IceCube telescope construction exceeds season goals
As the austral summer wanes, so does the highly successful 2006-07 work season at the IceCube Neutrino Observatory in Antarctica, which draws to a close Thursday, Feb. 15.
During a productive season, scientists and engineers successfully positioned 13 strings of optical sensors deep in the polar ice. Each string carries 60 of the digital optical modules (DOMs), which are designed to capture evidence of highly energetic and elusive subatomic particles called cosmic neutrinos. This year’s efforts more than doubled the number of installed DOMs to a total of 1,320, roughly one-fourth of the 4,800 sensors that will ultimately make up the IceCube Neutrino Observatory when it is completed in 2011.
Neutrinos released by distant, high-energy cosmic events travel through space largely unaffected by matter or gravity. By seeking to identify the sources and distribution of the highest energy neutrinos, IceCube will provide a new window to the universe to answer questions about supernovas, dark matter, gamma-ray bursts and other exotic cosmological mysteries.
To construct the observatory, the IceCube team uses a specially designed five-megawatt hot-water drill to bore more than one and a half miles down into the ice, then lowers the sensors on cables and allows the ice to refreeze around them.
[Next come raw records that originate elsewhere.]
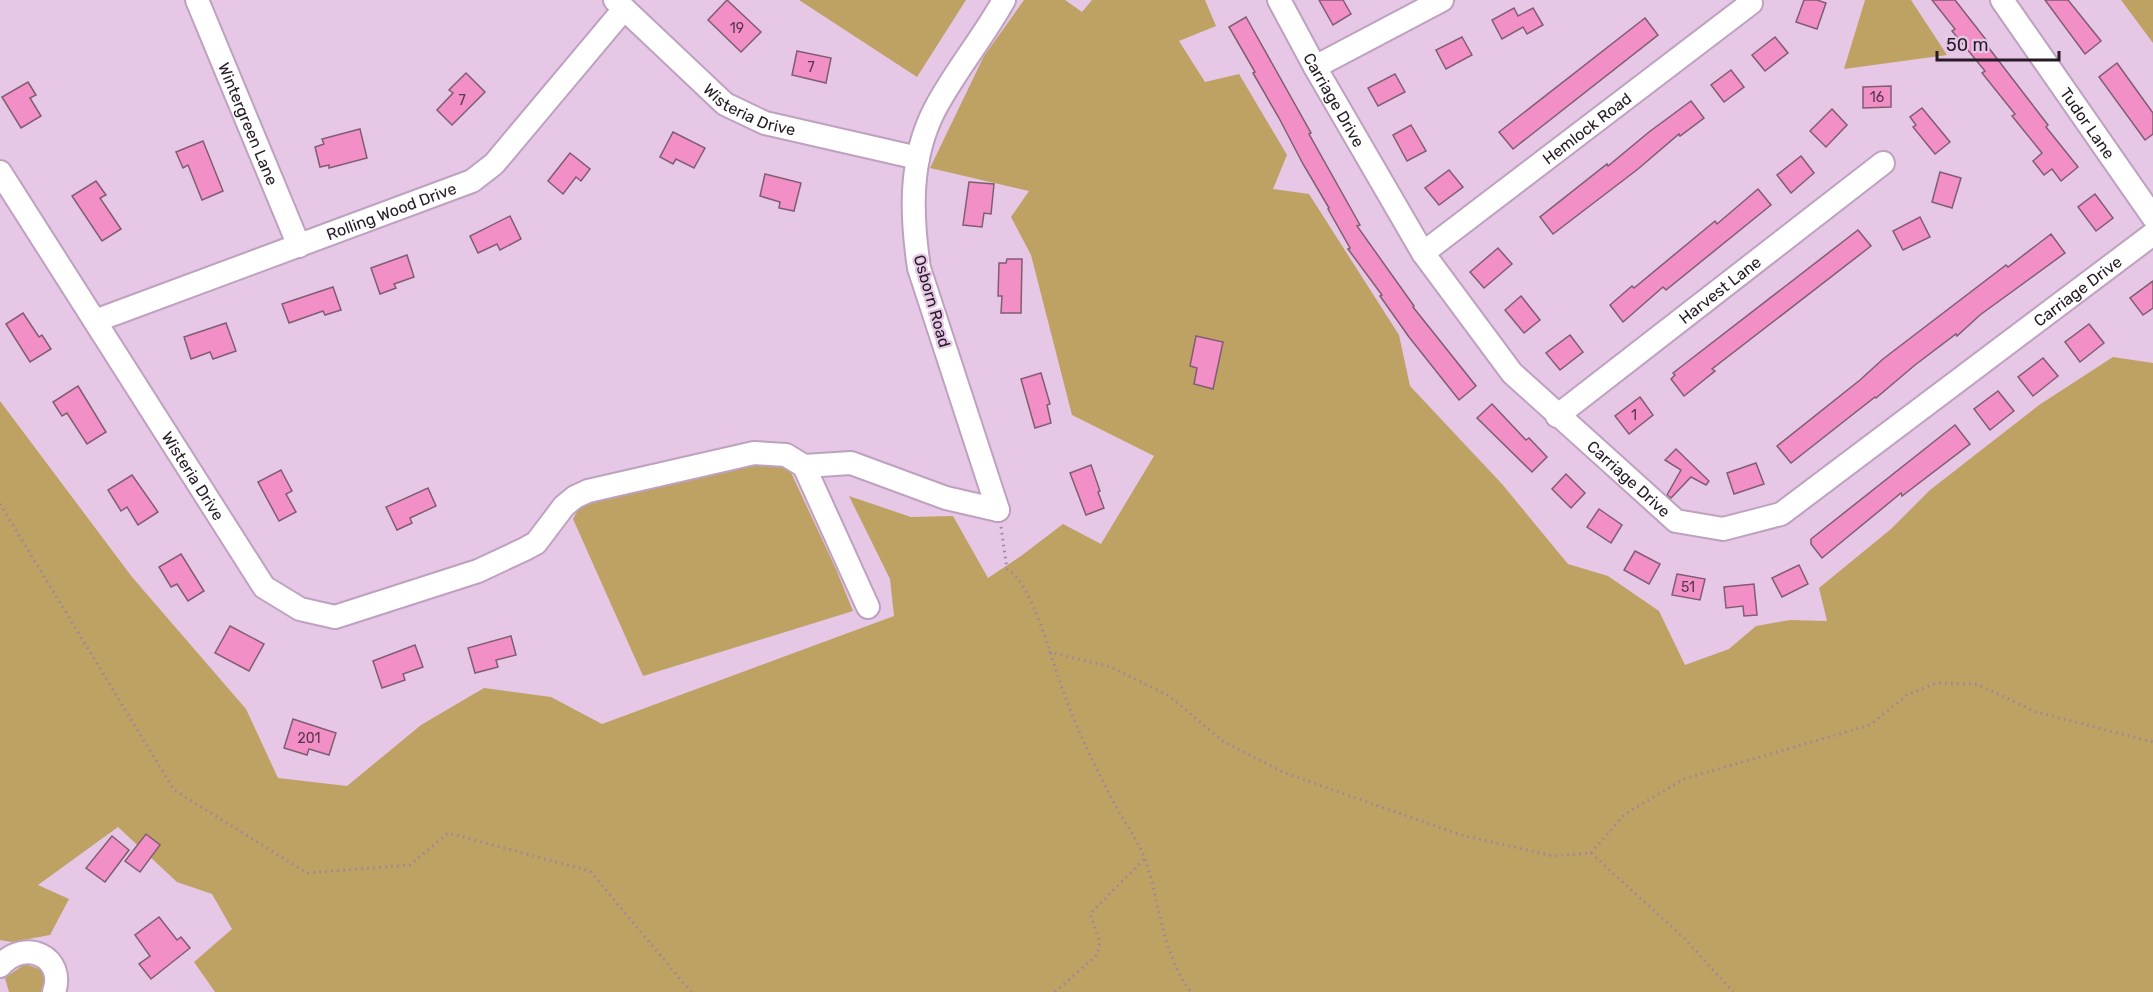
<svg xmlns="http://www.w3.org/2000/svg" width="2153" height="992" font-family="Rubik,sans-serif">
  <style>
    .green { fill: #bea264 }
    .building { fill: #f28fc7; stroke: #815d70; stroke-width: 1.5 }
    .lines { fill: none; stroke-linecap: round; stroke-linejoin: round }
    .minor-casing { stroke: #bea1bf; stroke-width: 26 }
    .path { stroke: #9d859d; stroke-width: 3; stroke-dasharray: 1.5 4.5; stroke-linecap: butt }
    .minor { stroke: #fff; stroke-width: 22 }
    .labels { text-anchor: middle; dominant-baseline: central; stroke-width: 4.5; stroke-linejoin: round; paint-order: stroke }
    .number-label { font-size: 14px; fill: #58374e }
    .street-label { font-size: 16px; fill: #251a25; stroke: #e6c7e6 }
  </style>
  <rect width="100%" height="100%" fill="#e6c7e6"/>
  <!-- green -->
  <g class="green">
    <polygon points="799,0 966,0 917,77"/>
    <polygon points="1024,0 1065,0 1082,12 1092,0 1205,0 1216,26 1179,41 1205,82 1239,74 1287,155 1273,189 1309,194 1399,335 1410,386 1502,484 1568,564 1608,576 1659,611 1685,665 1729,649 1756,626 1790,620 1827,621 1819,588 1891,529 1930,490 2039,405 2113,357 2153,363 2153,992 215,992 194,962 232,929 212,894 177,882 118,827 38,885 69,899 50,935 12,942 0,940 0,401 132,577 246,709 278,778 347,786 421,725 484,688 551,697 602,724 894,616 890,579 849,496 911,517 953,516 988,578 1021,556 1063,524 1101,544 1154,456 1072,415 1031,255 1011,217 1029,191 930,168 984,56"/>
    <polygon points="1865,0 1911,0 1947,55 1844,69"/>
    <polygon points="2121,0 2153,0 2153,43"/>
    <polygon points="772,458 787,464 836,569 853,611 643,676 573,519 580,506 594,496"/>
    <polygon points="25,964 45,971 44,992 9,992 5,978"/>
  </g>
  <!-- building -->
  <g class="building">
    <polygon points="727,0 761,32 741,52 708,20"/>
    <polygon points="1319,0 1343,0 1351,14 1333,25"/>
    <polygon points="1804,0 1817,0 1826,3 1817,29 1796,22"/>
    <polygon points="1932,0 1955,0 1987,41 1985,43 2048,125 2046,127 2078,167 2061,181 2052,169 2044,175 2033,161 2042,153 2012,116 2015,114 1982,73 1985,71 1952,31 1955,29"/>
    <polygon points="2045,0 2068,0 2101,41 2085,54"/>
    <polygon points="1514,8 1518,16 1533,8 1543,25 1527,34 1523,27 1502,39 1492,20"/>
    <polygon points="1246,17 1311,133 1309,134 1360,225 1357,226 1414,306 1413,307 1476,386 1459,400 1409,337 1380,296 1382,295 1348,249 1350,248 1328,209 1329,208 1303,164 1279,118 1253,73 1255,72 1229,27"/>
    <polygon points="1645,18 1658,35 1513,149 1499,132"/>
    <polygon points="1462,37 1472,55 1446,69 1436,50"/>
    <polygon points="1775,37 1788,53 1765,71 1752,55"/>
    <polygon points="797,51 831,58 826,83 792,75"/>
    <polygon points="2117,63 2153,113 2153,134 2145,140 2099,77"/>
    <polygon points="1731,70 1744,87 1724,102 1711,85"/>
    <polygon points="466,73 485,92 452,125 437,110 453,93 449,90"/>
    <polygon points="1395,74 1405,92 1378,106 1368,88"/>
    <polygon points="28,82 36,95 30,98 41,116 21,128 2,97"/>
    <polygon points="1891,86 1891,107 1863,108 1863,87"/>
    <polygon points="1691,101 1704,118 1680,136 1679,134 1638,169 1553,234 1540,217 1607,164 1608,166 1649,132"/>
    <polygon points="1922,108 1950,142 1935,154 1913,127 1916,125 1910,117"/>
    <polygon points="1832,109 1847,125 1826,147 1810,131"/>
    <polygon points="1411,125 1426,151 1407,161 1393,135"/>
    <polygon points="360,129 367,158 329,168 329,165 320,167 315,147 324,144 322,139"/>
    <polygon points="673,132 705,148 694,168 676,159 673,164 660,157"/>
    <polygon points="203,141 223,191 202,200 188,165 183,168 176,152"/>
    <polygon points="570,153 590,169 581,181 576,177 563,194 548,181"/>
    <polygon points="1801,156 1814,173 1791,193 1777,175"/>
    <polygon points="1449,170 1463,187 1439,205 1425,188"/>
    <polygon points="1940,172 1961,178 1952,208 1932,202"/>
    <polygon points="765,174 801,183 794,211 779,208 780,202 760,196"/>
    <polygon points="96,181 106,195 100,198 121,229 102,241 72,196"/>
    <polygon points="969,182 994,184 991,214 984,213 982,227 963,225"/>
    <polygon points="1758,189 1771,205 1666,290 1663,287 1623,322 1610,305 1632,286 1634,288 1715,221 1717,224"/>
    <polygon points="2095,194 2113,218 2096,231 2078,207"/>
    <polygon points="510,216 521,239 500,250 497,244 478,253 470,236"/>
    <polygon points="1920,217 1930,237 1903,250 1893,231"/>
    <polygon points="1858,230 1871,246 1712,369 1715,371 1684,396 1671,379 1675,375 1673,373"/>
    <polygon points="2051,234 2065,253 1980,315 1957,336 1956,334 1915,365 1876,398 1875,397 1791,463 1777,446 1860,380 1883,359 2006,265 2008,267"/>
    <polygon points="1498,248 1512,264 1484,288 1470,272"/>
    <polygon points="407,255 414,277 394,284 396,288 380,294 371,268"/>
    <polygon points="1007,259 1022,259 1021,313 1001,313 1002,296 998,296 999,263 1006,263"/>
    <polygon points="2153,281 2153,308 2143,315 2130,298"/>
    <polygon points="333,287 341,310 325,315 323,311 289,323 282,304"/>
    <polygon points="1521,296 1540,320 1524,333 1505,310"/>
    <polygon points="23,313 39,337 42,335 51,349 30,362 6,324"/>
    <polygon points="226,323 236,351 213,359 210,352 191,359 184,337"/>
    <polygon points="2089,324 2104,343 2080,362 2065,342"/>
    <polygon points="1570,335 1583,352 1560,370 1546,353"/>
    <polygon points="1196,336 1223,342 1213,389 1194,384 1197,368 1190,366"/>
    <polygon points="2043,358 2058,376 2033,396 2018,377"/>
    <polygon points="1041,373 1050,404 1047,405 1051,423 1035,428 1021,379"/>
    <polygon points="78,386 106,432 87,444 67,413 62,416 53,402"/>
    <polygon points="1998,391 2014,411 1990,430 1974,409"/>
    <polygon points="1640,397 1653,415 1629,434 1615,416"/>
    <polygon points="1492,404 1526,440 1529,438 1547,457 1532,472 1477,418"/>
    <polygon points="1955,425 1970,444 1902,496 1901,493 1822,558 1811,544 1811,539"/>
    <polygon points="1676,449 1709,481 1706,485 1691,477 1671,498 1667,495 1681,470 1665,460"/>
    <polygon points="1756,463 1764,484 1734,494 1727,473"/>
    <polygon points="1091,465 1100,491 1098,492 1104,508 1086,515 1070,473"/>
    <polygon points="281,470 292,491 286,494 296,512 279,521 258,482"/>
    <polygon points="1566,474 1585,493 1571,508 1552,489"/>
    <polygon points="132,475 158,512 138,525 127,507 121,511 108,490"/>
    <polygon points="428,488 436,506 410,518 412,523 397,530 386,507"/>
    <polygon points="1599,509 1622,525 1611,543 1587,527"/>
    <polygon points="1635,551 1660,564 1649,584 1624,570"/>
    <polygon points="181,554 204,591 188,601 177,584 171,587 159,567"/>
    <polygon points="1799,565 1808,584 1782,597 1772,578"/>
    <polygon points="1677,574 1705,579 1700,600 1672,595"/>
    <polygon points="1754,584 1757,615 1744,616 1743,606 1726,608 1724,587"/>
    <polygon points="230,626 264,644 249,671 215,653"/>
    <polygon points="511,636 516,655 496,660 498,667 475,673 468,648"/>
    <polygon points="415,645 423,667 403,674 405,680 382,688 373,661"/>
    <polygon points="293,719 336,733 329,755 309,749 307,755 284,748"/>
    <polygon points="146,834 160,845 140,872 125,861"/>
    <polygon points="112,836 129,850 105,882 86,868"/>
    <polygon points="159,917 177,940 181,937 190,948 151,979 139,964 150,956 135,935"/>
  </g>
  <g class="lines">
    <!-- minor casing -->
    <g class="minor-casing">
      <g id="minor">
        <path id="s1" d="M197,0L299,246"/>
        <path id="s2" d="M615,0L725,104L765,123L918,158"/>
        <path id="s3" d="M1279,0L1315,67L1423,253L1512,373L1676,521L1723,529L1781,514L2153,234"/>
        <path id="s4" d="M2002,0L2153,217"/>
        <polyline points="1315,67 1442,0"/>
        <path id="s5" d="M0,172L264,587L300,609L335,617L478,571L525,549L536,543L564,506L575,497L588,491L754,453L786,455L804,466"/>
        <path id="s6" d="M1423,253L1751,3"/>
        <path id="s7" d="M95,321L472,181L494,164L624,9"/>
        <path id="s8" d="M1557,416L1883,163"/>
        <path d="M998,510L919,268C911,214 909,159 935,109C955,71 983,38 1004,0"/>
        <polyline points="868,607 804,466 851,463 946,498 998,510"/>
        <path d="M0,966C26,937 66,958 54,992"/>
      </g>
    </g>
    <!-- path -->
    <g class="path">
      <polyline points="0,504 174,790 307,873 410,865 448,833 590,871 691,992"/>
      <path d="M1001,527L1007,569C1030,580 1050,653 1059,679C1073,721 1093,763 1114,803C1124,822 1138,840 1145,859C1161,904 1161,953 1191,992"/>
      <polyline points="1049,652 1111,667 1169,696 1224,742 1285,773 1461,835 1553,856 1591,853 1625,814 1684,779 1870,725 1907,695 1936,683 1977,684 2036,712 2153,742"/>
      <polyline points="1591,853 1685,939 1733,992"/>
      <polyline points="1055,992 1097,955 1100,942 1090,914 1145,858"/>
    </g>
    <!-- minor -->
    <use href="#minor" class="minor"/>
  </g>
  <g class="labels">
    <!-- number labels -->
    <g class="number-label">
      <text x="737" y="28">19</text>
      <text x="811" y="67">7</text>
      <text x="1877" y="97">16</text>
      <text x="462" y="100">7</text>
      <text x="1634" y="415">1</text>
      <text x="1688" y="587">51</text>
      <text x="309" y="738">201</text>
    </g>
    <!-- street labels -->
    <g class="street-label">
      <text stroke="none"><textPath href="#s3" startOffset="114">Carriage Drive</textPath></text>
      <text stroke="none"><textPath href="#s2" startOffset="176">Wisteria Drive</textPath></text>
      <text stroke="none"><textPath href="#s1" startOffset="134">Wintergreen Lane</textPath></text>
      <text stroke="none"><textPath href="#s4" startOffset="150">Tudor Lane</textPath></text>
      <text stroke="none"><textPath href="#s6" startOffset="206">Hemlock Road</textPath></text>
      <text stroke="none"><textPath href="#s7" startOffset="316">Rolling Wood Drive</textPath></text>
      <text stroke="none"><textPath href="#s8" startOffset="206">Harvest Lane</textPath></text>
      <text stroke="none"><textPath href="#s3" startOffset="1140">Carriage Drive</textPath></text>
      <text transform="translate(932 301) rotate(74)">Osborn Road</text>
      <text stroke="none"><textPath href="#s5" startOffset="360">Wisteria Drive</textPath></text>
      <text stroke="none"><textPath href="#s3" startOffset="598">Carriage Drive</textPath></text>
    </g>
  </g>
  <!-- scale -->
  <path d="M1937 51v9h122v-9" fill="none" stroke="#251a25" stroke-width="3"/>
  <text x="1946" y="51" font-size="18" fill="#251a25" stroke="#e6c7e6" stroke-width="4.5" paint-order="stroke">50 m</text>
</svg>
When completed, the observatory will span a cubic kilometer of deep Antarctic ice along with a series of surface IceTop tanks.
Despite the challenges presented by extreme working conditions at the pole, the scientists surpassed progress expectations this year and are optimistic for upcoming seasons.
“This season at the South Pole was a fantastic success,” says project director and University of Wisconsin–Madison researcher Jim Yeck. “The construction project is on extremely solid footing with the general expectation that we will exceed our baseline installation goals in future years.”
Another major accomplishment of the season was the construction of the new IceCube Lab, which houses the powerful computers that collect, sort and store the massive quantities of data recorded by the DOMs. A small percentage of the data will be transmitted via satellite, while the rest will be shipped to Madison on magnetic tapes.
Scientists from more than 30 international institutions are already beginning to evaluate the data coming from the DOMs installed so far. “With one-fourth of the detectors already in place, we can do science now. We don’t have to wait until 2011,” says UW–Madison’s Francis Halzen, principal investigator of the IceCube project.
High-energy neutrinos can act as intergalactic messengers, says Halzen, carrying information about distant cosmic events like exploding stars. Though neutrinos cannot be seen directly, the scientists are using the IceCube telescope to capture evidence of collisions between these cosmic neutrinos and the atoms of water that make up the Antarctic ice. Each collision releases a tiny flash of blue light that can be detected by the DOMs. Scientists analyze the data to reconstruct the path of the neutrino and, hopefully, its origin.
“Whatever nature will tell us, we are now ready to hear,” Halzen says.
The IceCube project is funded by the National Science Foundation, with significant contributions from the Wisconsin Alumni Research Foundation, Germany, Sweden, Belgium, Japan, New Zealand and the Netherlands. In the United States, the project involves scientists from UW–Madison, the University of California at Berkeley, the University of California at Irvine, the Lawrence Berkeley National Laboratory, the University of Maryland, Penn State University, UW-River Falls, the University of Delaware, the University of Kansas, Clark Atlanta University, Southern University, the University of Alaska and the Institute for Advanced Study.